Ну чем не повод для писателя-автора вступиться за честь нации, которая никак не может состоять из одних «торгашей»? Но грузинам пришлось самим защищать свою честь. И тогда уже Валентин Распутин на очередном писательском съезде высокомерно прошелся насчет «больной Грузии». А потом командующий Закавказским военным округом генерал-полковник Игорь Николаевич Родионов приказал навести порядок в Тбилиси…
Не все русские писатели были столь высокомерны, как герой Виктора Астафьева. Грузинских поэтов переводили лучшие русские стихотворцы — Пастернак, Мандельштам, Заболоцкий, Ахматова… Грузинская музыка, грузинский кинематограф разве не стали частью нашей общей культуры?

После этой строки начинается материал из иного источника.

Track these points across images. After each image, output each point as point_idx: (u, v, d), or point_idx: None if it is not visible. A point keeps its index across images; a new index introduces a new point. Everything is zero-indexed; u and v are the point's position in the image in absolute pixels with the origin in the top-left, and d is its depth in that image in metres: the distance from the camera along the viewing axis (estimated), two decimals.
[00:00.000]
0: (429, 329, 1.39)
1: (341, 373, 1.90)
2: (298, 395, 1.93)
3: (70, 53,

Российское общество не заметило появления грузинского национального движения и не понимает того, как история Грузии участвует в формировании ее современной политики. Грузия отсоединилась от Москвы с еще большей радостью и злостью, чем балтийские республики. Причиной был не только взрывной южный темперамент, но и глубокая ненависть к России тогдашнего председателя Верховного Совета республики Звиада Гамсахурдиа, его окружения, немалой части грузинской интеллигенции.
Выпускники советских школ и сейчас еще уверены, что присоединение к Российской империи в 1801 году было благом для Грузии. Грузинская интеллигенция придерживается иной точки зрения — это была гибель самостоятельного государства. В марте 1919 года делегация Грузинской республики представила на мирной конференции в Париже меморандум с просьбой признать новое государство. В манифесте присоединение Грузии к Российской империи именовалось «аннексией».

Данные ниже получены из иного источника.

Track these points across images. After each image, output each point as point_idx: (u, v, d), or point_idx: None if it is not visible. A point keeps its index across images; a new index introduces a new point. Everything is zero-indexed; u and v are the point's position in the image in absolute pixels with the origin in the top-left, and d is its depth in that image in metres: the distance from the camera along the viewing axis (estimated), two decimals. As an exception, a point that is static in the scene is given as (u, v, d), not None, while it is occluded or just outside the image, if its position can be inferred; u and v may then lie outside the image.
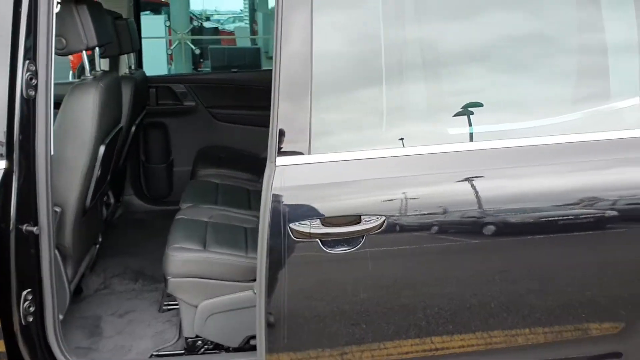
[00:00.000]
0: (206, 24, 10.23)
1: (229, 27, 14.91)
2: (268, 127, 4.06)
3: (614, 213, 1.86)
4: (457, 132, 1.96)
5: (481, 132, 1.96)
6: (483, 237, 1.84)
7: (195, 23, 7.64)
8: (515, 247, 1.88)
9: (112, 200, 3.34)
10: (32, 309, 2.02)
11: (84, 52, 2.36)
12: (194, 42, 7.26)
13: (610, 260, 1.92)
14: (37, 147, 1.98)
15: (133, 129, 3.18)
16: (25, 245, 2.00)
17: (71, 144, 2.27)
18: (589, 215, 1.87)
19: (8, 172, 1.92)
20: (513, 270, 1.90)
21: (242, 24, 15.91)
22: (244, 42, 10.32)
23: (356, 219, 1.78)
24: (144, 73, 3.48)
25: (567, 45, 2.04)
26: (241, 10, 17.94)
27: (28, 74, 1.93)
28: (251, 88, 4.07)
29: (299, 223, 1.76)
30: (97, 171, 2.44)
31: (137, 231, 3.71)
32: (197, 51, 7.01)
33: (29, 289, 2.01)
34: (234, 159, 3.83)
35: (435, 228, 1.82)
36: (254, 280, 2.33)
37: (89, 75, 2.42)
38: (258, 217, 2.86)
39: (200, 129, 4.03)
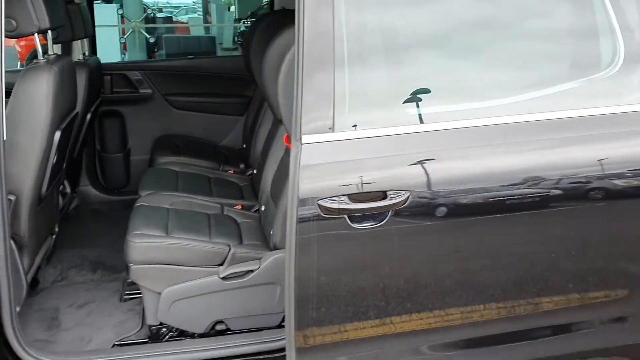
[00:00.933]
0: (159, 15, 10.03)
1: (182, 18, 14.68)
2: (226, 114, 4.07)
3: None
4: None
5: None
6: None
7: (148, 12, 7.49)
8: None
9: (67, 190, 3.25)
10: None
11: (35, 35, 2.27)
12: (147, 31, 7.10)
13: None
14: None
15: (88, 116, 3.09)
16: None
17: (25, 129, 2.19)
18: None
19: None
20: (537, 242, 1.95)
21: (195, 15, 15.67)
22: (197, 32, 10.19)
23: (382, 195, 1.81)
24: (98, 60, 3.39)
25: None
26: (194, 2, 17.66)
27: (-22, 56, 1.86)
28: (208, 75, 4.02)
29: (328, 199, 1.78)
30: (52, 158, 2.36)
31: (95, 222, 3.62)
32: (152, 39, 6.87)
33: (-18, 282, 1.94)
34: (192, 147, 3.77)
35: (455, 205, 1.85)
36: (220, 264, 2.34)
37: (41, 58, 2.33)
38: (221, 204, 2.87)
39: (156, 117, 3.96)
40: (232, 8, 12.73)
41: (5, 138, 1.95)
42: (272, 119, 3.25)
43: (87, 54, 3.31)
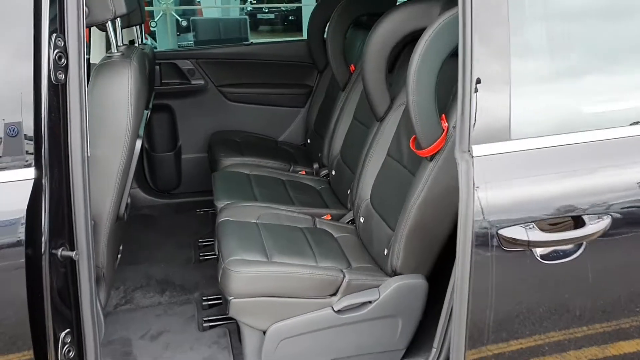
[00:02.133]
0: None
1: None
2: (286, 106, 3.67)
3: None
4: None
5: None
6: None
7: None
8: None
9: (129, 200, 2.87)
10: (71, 354, 1.59)
11: (109, 23, 1.88)
12: (178, 13, 6.61)
13: None
14: (72, 148, 1.53)
15: (147, 114, 2.70)
16: (61, 275, 1.55)
17: (105, 139, 1.81)
18: None
19: (38, 183, 1.46)
20: None
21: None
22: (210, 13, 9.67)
23: (577, 221, 1.47)
24: (152, 47, 2.99)
25: None
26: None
27: (56, 51, 1.46)
28: (265, 63, 3.61)
29: (510, 228, 1.43)
30: (133, 172, 1.99)
31: (149, 231, 3.25)
32: (184, 23, 6.39)
33: (68, 330, 1.58)
34: (254, 145, 3.39)
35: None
36: (332, 295, 1.97)
37: (115, 51, 1.93)
38: (310, 215, 2.50)
39: (210, 110, 3.56)
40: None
41: (89, 154, 1.56)
42: (352, 113, 2.86)
43: (142, 41, 2.90)
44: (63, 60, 1.48)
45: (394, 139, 2.29)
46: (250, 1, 16.10)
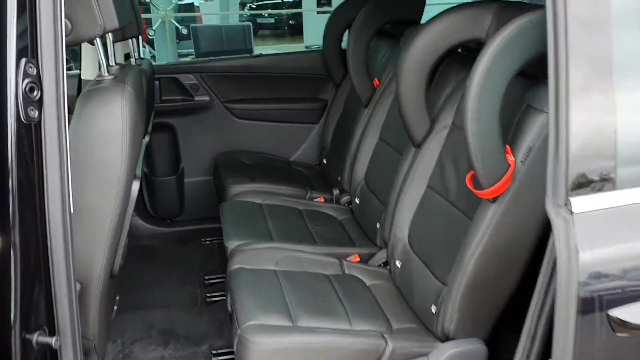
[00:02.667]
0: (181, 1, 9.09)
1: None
2: (298, 122, 3.32)
3: None
4: None
5: None
6: None
7: None
8: None
9: (126, 240, 2.53)
10: None
11: (97, 39, 1.53)
12: (177, 21, 6.23)
13: None
14: (50, 203, 1.18)
15: (147, 139, 2.36)
16: (38, 366, 1.21)
17: (93, 185, 1.46)
18: None
19: (4, 253, 1.12)
20: None
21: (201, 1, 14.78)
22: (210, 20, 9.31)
23: None
24: (150, 62, 2.65)
25: None
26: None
27: (27, 81, 1.12)
28: (276, 75, 3.27)
29: (625, 307, 1.11)
30: (128, 220, 1.64)
31: (149, 265, 2.90)
32: (184, 31, 6.04)
33: None
34: (265, 167, 3.04)
35: None
36: (371, 367, 1.62)
37: (105, 73, 1.59)
38: (336, 257, 2.16)
39: (216, 129, 3.22)
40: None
41: (72, 210, 1.22)
42: (378, 133, 2.52)
43: (138, 55, 2.56)
44: (36, 92, 1.14)
45: (436, 169, 1.95)
46: (250, 6, 15.81)
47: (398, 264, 2.00)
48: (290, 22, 15.97)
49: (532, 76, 1.61)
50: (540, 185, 1.53)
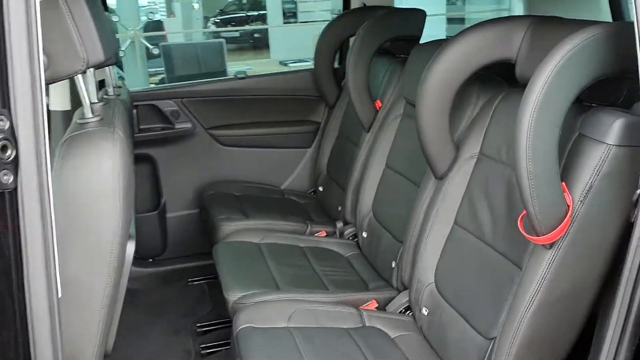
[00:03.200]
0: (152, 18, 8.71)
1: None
2: (289, 147, 3.09)
3: None
4: None
5: None
6: None
7: (147, 17, 6.30)
8: None
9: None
10: None
11: (79, 77, 1.28)
12: (148, 40, 5.92)
13: None
14: (31, 291, 0.93)
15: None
16: None
17: (81, 254, 1.20)
18: None
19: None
20: None
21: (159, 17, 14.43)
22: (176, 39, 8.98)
23: None
24: (128, 91, 2.38)
25: None
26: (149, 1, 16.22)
27: (-3, 139, 0.87)
28: (263, 98, 3.03)
29: None
30: (123, 290, 1.39)
31: (133, 312, 2.61)
32: (156, 51, 5.71)
33: None
34: (257, 199, 2.80)
35: None
36: None
37: (89, 114, 1.33)
38: (350, 305, 1.93)
39: (200, 158, 2.96)
40: (197, 6, 11.60)
41: (60, 294, 0.97)
42: (385, 160, 2.30)
43: (114, 84, 2.28)
44: (9, 152, 0.89)
45: (464, 204, 1.74)
46: (215, 20, 15.54)
47: (425, 311, 1.78)
48: (255, 35, 15.77)
49: (583, 100, 1.42)
50: (602, 226, 1.35)
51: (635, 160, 1.30)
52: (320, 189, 2.91)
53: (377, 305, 1.97)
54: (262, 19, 15.18)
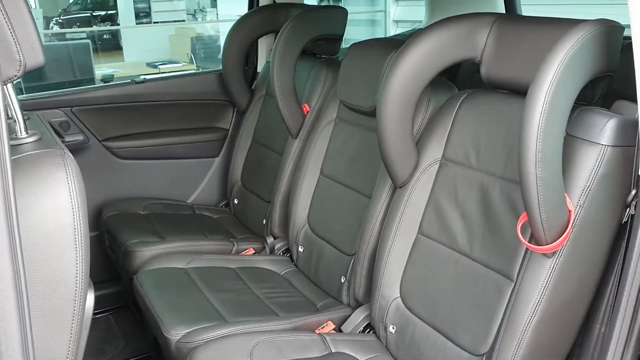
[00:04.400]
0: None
1: None
2: (194, 157, 2.83)
3: None
4: None
5: None
6: None
7: None
8: None
9: None
10: None
11: (8, 85, 0.98)
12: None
13: None
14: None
15: None
16: None
17: (37, 316, 0.90)
18: None
19: None
20: None
21: None
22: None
23: None
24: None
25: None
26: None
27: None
28: (165, 104, 2.73)
29: None
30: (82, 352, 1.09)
31: None
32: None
33: None
34: (167, 219, 2.50)
35: None
36: None
37: (24, 133, 1.03)
38: (307, 329, 1.75)
39: (95, 174, 2.58)
40: (34, 4, 10.62)
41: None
42: (319, 169, 2.16)
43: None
44: None
45: (429, 213, 1.64)
46: (57, 20, 14.30)
47: (392, 329, 1.66)
48: (105, 36, 14.80)
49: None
50: (599, 229, 1.31)
51: (627, 160, 1.28)
52: (235, 201, 2.68)
53: (333, 326, 1.82)
54: (111, 19, 14.29)
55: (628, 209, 1.28)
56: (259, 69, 2.82)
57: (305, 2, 2.82)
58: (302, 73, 2.37)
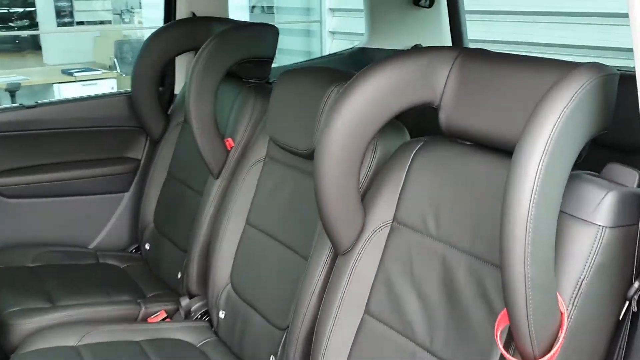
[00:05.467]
0: None
1: None
2: (99, 193, 2.43)
3: None
4: None
5: None
6: None
7: None
8: None
9: None
10: None
11: None
12: None
13: None
14: None
15: None
16: None
17: None
18: None
19: None
20: None
21: None
22: None
23: None
24: None
25: None
26: None
27: None
28: (63, 132, 2.30)
29: None
30: None
31: None
32: None
33: None
34: (60, 271, 2.08)
35: None
36: None
37: None
38: None
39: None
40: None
41: None
42: (245, 217, 1.82)
43: None
44: None
45: (378, 287, 1.33)
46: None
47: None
48: (23, 35, 13.85)
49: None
50: (595, 330, 1.04)
51: (628, 242, 1.01)
52: (147, 246, 2.29)
53: None
54: (29, 17, 13.40)
55: (628, 303, 1.02)
56: (177, 90, 2.44)
57: (231, 16, 2.47)
58: (225, 101, 2.02)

Отец президента Гамсахурдиа писатель Константин Гамсахурдиа в мае 1921 года обратился к соотечественникам: «История древней Грузии завершилась катастрофой 1801 года… Когда устаревшему грузинскому государственному аппарату была противопоставлена полуевропейская, выученная прусскими инструкторами государственная машина Екатерины II и Павла I, он разрушился, рассыпался…»
Гамсахурдиа считал, что русские издеваются над грузинами: «Почти во всей русской литературе XIX века грузин символизировал прелюбодея и пьяницу…» Гамсахурдиа (при Сталине он и сам вынужденно станет царедворцем) презирал грузин, которые служили России: «Грузия XIX века запятнана в нашей истории. В течение ста лет грузинское дворянство обменивало на эполеты свой патриотизм и отчизну…»

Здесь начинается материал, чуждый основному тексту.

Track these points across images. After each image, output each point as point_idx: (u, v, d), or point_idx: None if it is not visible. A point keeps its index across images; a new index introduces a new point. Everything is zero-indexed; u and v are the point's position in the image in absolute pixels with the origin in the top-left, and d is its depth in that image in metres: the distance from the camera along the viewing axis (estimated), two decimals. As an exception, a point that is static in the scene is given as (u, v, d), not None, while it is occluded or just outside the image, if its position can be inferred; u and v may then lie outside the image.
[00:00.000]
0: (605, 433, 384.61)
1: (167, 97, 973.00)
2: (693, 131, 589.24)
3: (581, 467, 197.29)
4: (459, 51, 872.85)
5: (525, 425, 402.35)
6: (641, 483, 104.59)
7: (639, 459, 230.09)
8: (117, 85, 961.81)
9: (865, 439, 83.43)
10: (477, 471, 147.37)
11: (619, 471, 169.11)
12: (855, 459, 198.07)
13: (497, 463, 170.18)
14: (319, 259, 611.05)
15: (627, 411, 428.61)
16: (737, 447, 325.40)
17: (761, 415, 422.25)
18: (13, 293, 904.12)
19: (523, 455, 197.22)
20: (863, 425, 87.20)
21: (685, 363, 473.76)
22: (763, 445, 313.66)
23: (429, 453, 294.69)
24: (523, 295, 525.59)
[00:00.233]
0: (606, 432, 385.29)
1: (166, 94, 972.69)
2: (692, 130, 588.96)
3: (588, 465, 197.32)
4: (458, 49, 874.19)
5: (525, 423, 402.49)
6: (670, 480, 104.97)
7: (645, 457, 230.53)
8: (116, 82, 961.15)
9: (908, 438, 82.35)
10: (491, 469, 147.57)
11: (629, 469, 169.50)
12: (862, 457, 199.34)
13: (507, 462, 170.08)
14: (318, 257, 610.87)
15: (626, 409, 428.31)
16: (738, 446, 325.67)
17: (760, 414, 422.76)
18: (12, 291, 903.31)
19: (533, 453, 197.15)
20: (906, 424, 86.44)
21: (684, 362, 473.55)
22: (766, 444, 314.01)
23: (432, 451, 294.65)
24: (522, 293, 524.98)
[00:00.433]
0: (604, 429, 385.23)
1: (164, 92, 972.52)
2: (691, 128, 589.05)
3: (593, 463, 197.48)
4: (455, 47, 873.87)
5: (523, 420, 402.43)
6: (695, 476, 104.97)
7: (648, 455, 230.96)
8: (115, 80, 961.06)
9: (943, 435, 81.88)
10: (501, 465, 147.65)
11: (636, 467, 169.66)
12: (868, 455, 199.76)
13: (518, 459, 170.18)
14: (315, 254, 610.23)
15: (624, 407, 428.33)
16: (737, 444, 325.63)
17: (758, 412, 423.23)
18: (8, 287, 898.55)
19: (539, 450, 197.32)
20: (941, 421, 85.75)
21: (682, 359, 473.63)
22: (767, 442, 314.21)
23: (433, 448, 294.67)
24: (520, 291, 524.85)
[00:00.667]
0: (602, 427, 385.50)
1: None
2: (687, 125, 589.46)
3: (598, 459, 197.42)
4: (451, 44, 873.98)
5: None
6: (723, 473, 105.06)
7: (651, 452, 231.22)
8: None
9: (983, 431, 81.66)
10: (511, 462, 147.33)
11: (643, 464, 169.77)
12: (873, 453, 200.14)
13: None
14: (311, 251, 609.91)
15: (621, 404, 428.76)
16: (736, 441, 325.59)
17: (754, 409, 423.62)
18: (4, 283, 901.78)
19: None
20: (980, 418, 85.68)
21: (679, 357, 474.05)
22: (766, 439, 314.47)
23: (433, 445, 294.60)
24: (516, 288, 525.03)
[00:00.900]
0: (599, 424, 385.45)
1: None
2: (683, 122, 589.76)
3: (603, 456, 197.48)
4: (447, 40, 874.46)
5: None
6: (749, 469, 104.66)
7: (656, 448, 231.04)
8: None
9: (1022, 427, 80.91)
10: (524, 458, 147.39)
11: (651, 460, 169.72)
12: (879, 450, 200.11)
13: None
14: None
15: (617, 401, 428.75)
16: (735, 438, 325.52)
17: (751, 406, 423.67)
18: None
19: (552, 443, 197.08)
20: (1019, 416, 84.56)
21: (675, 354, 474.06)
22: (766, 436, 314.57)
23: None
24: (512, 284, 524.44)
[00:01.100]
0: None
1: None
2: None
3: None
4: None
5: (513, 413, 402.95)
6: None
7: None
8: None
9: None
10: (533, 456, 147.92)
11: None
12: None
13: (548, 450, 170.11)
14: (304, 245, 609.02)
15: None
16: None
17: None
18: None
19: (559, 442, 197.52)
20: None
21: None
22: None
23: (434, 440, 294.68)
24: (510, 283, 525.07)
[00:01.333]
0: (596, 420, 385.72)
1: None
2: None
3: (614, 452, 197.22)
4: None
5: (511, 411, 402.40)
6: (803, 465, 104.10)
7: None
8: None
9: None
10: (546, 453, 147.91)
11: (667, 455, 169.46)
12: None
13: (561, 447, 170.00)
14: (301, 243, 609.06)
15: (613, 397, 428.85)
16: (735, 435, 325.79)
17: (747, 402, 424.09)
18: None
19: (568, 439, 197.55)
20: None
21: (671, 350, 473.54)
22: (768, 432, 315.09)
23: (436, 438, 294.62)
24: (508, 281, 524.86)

После Октябрьской революции вновь возникла независимая Грузия, но она просуществовала только четыре года. Старший Гамсахурдиа объяснял это так:
«В кандалах рабства грузинская нация отвыкла от верности государству. Враждебное отношение к государственному строю развращает нацию политически. Оно развивает в ней антигосударственные традиции. Грузинская интеллигенция не сумела провести полную и стройную мобилизацию сил грузинского народа на построение национального государства». Он же предупреждал, что «Грузия — страна политического радикализма, где даже священники и их сыновья становятся в первый революционный ряд…»
На политические взгляды младшего Гамсахурдиа — Звиада — оказали большое влияние его занятия антропософией, мистическим учением о посвященных, которым открыт тайный смысл бытия. Грузинская нация, по мысли Гамсахурдиа, после четырех тысячелетий унижения должна воскреснуть и занять прежнее положение в мире.
В 1978 году всем союзным республикам велено было принять новые конституции, потому что был подготовлен новый Основной закон СССР. В реальной жизни это ничего не меняло и для всех республик было чисто формальным делом — кроме Грузии, Армении и Азербайджана. В их конституциях с двадцатых годов сохранилось положение о своем языке как о государственном.
В Москве закавказским республикам велели подравняться под общий строй. Попытка убрать этот атрибут самостоятельности вызвала массовое возмущение у молодежи. Грузинские студенты, как и в марте 1956 года, устроили демонстрацию, хотя понимали, как трагически все это может закончиться. Первый секретарь ЦК Эдуард Амвросиевич Шеварднадзе пытался объясниться с Брежневым. Тот неохотно ответил: «Это идеологический вопрос» — и переадресовал первого секретаря к Михаилу Андреевичу Суслову как главному идеологу партии. Но догматик Суслов ничего не хотел слушать и твердил, что эта республиканская языковая аномалия противоречит марксизму.